The problem is caused when __assign_irq_vector() is called by
arch_setup_hwirq() with a mask of all online CPUs, and then called later
with a mask including only the node 1 CPUs. The first call assigns affinity
to CPU 0, and the second tries to move affinity to the first online node 1
CPU. In the reported case this is always CPU 2. For some reason, the
CPU 0 affinity is never cleaned up, and all interrupts remain with CPU 0.
Since an incomplete move appears to be in progress, all attempts to
reassign affinity for the irq fail. Because of a quirk in how affinity is
displayed in /proc/irq/nnn/smp_affinity_list, changes may appear to work
temporarily.
It was not reproducible on baremetal on the machine I had available for
testing, but it is possible that it was observed on other machines. It
does not appear in UEK5. The APIC and IRQ code is very different in UEK5,
and the code changed here doesn't exist there. It is unknown whether KVM
guests might see the same problem with UEK4.

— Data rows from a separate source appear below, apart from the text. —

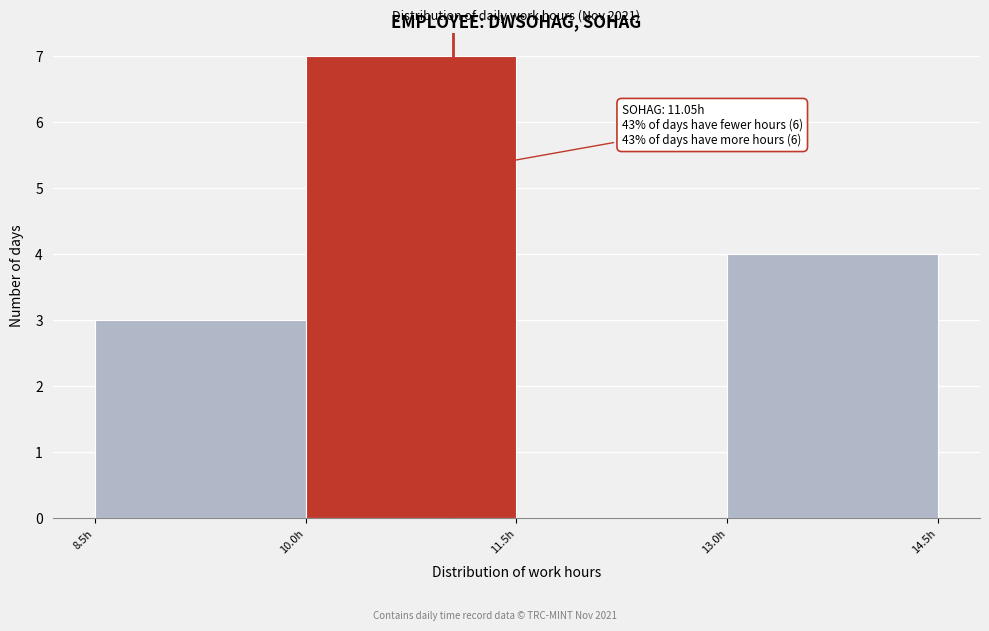

Which range on the x-axis has the tallest bar?

10.0 to 11.5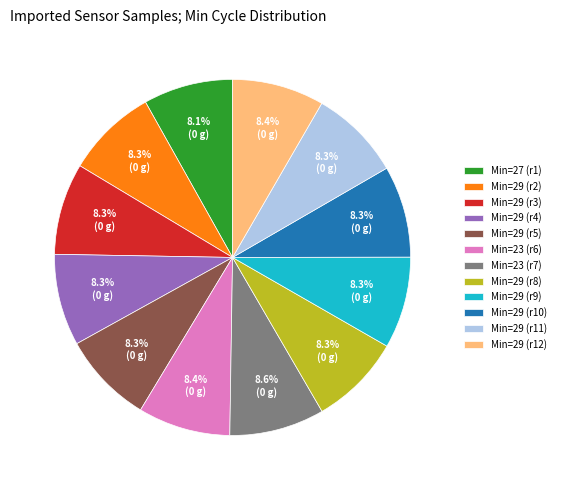

How many slices are in this pie chart?

12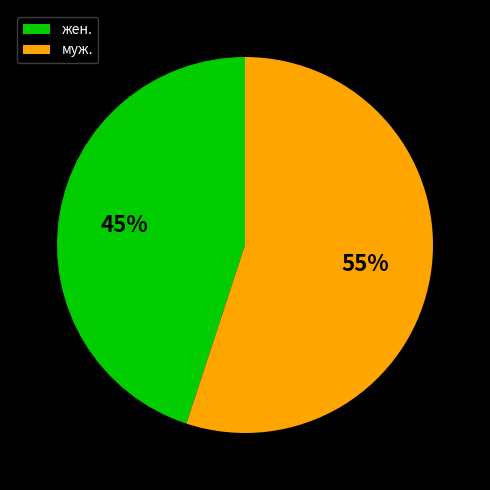

Which slice is the largest?

муж.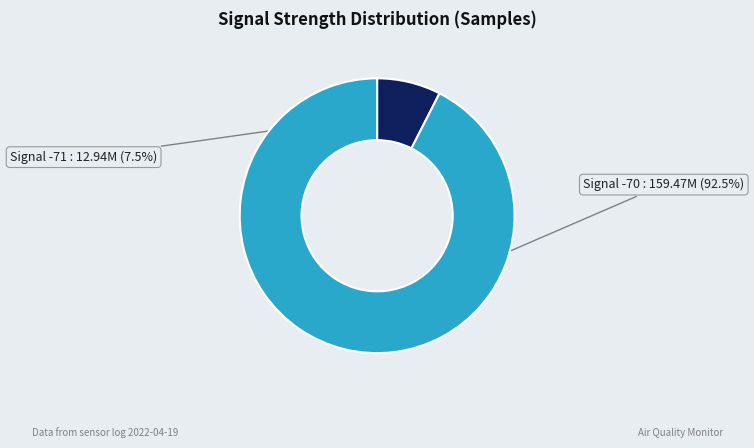

How many segments does this pie chart have?

2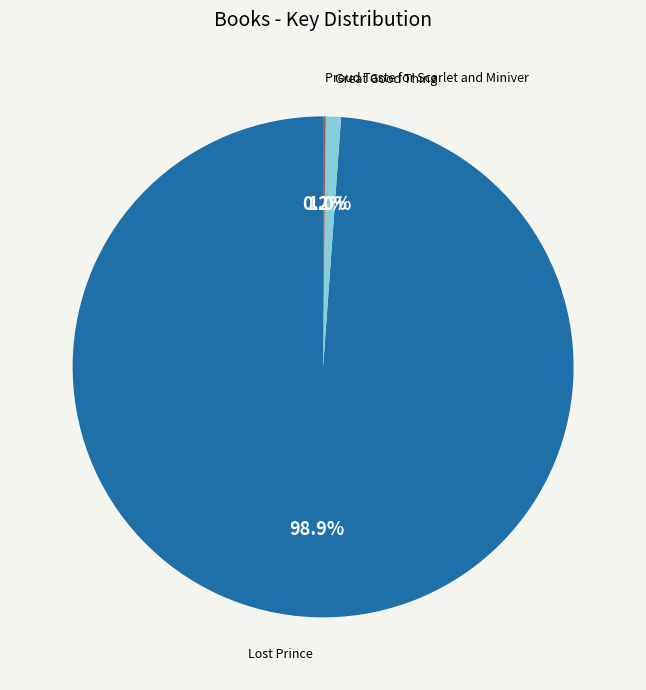

Which category has the biggest portion of the pie?

Lost Prince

Making arch_setup_hwirq() NUMA sensitive eliminates the problem by
using the correct cpumask for the node for the initial assignment. The
second assignment becomes a noop. After initialization is complete,
affinity can be moved to any CPU on any node and back without a problem.
Orabug:
29292411
Signed-off-by: Henry Willard <henry.willard@oracle.com>
Reviewed-by: Boris Ostrovsky <boris.ostrovsky@oracle.com>
Signed-off-by: Brian Maly <brian.maly@oracle.com>
return -ENOMEM;
raw_spin_lock_irqsave(&vector_lock, flags);
- ret = __assign_irq_vector(irq, cfg, apic->target_cpus());
+ if (node != NUMA_NO_NODE) {
+ const struct cpumask *node_mask = cpumask_of_node(node);
+ struct cpumask apic_mask;
+
+ cpumask_copy(&apic_mask, apic->target_cpus());
+ if (cpumask_intersects(&apic_mask, node_mask))
+ cpumask_and(&apic_mask, &apic_mask, node_mask);
+ ret = __assign_irq_vector(irq, cfg, &apic_mask);
+ } else {
+ ret = __assign_irq_vector(irq, cfg, apic->target_cpus());
+ }
raw_spin_unlock_irqrestore(&vector_lock, flags);
if (!ret)